Paper link: Self-supervised Semi-supervised Learning for Data Labeling and Quality Evaluation

What

Tackle the problems of efficient data labeling and annotation verification under the human in the loop setting. Propose a unigying framework by leveraging self-supervised semi supervised learning and use it to construct workflows for data labeling and annotation verification tasks.

Why

There are many industrial applications that do not have readily available labels. As a result a large part of the machine learning life cycle is data engineering which often requires painstaking manual annotation and inspection that are expensive and time-consuming.

To reduce the amount of human effort it is necessary to automate the data curation process and reduce the number of labels needed for good performance. Active learning can reduce.

How

Leverage self-supervised learning, specifically contrastive learning methods to obtain and unsupervised representation for the unlabeled data. Then construct a nearest neighbor graph over data samples based on th learned representations. Finally we can use the nearest neighbor graph for various downstream tasks.

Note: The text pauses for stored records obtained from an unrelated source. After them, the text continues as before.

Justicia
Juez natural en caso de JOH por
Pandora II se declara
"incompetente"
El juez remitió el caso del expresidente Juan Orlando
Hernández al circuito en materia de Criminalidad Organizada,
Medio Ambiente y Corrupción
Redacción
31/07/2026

Used BYOL which allows to retrieve a representation in a latent space. Then a graph nearest enighbor graph is built. Nearby nodes are likely to have the same label, we can perform label propagation on the nearest neighbor graph to propagate information from samples with known labels to samples without label or with noisy labels.

Conclusion

In summary leveraging the latest advances in sef supervised learning, we developed a nearest neighbor graph-based approach that can perform versatile downstram tasks and quickly incoporate new information in a semi-supervised mannel, suitable for integration with real time human in the loop systems.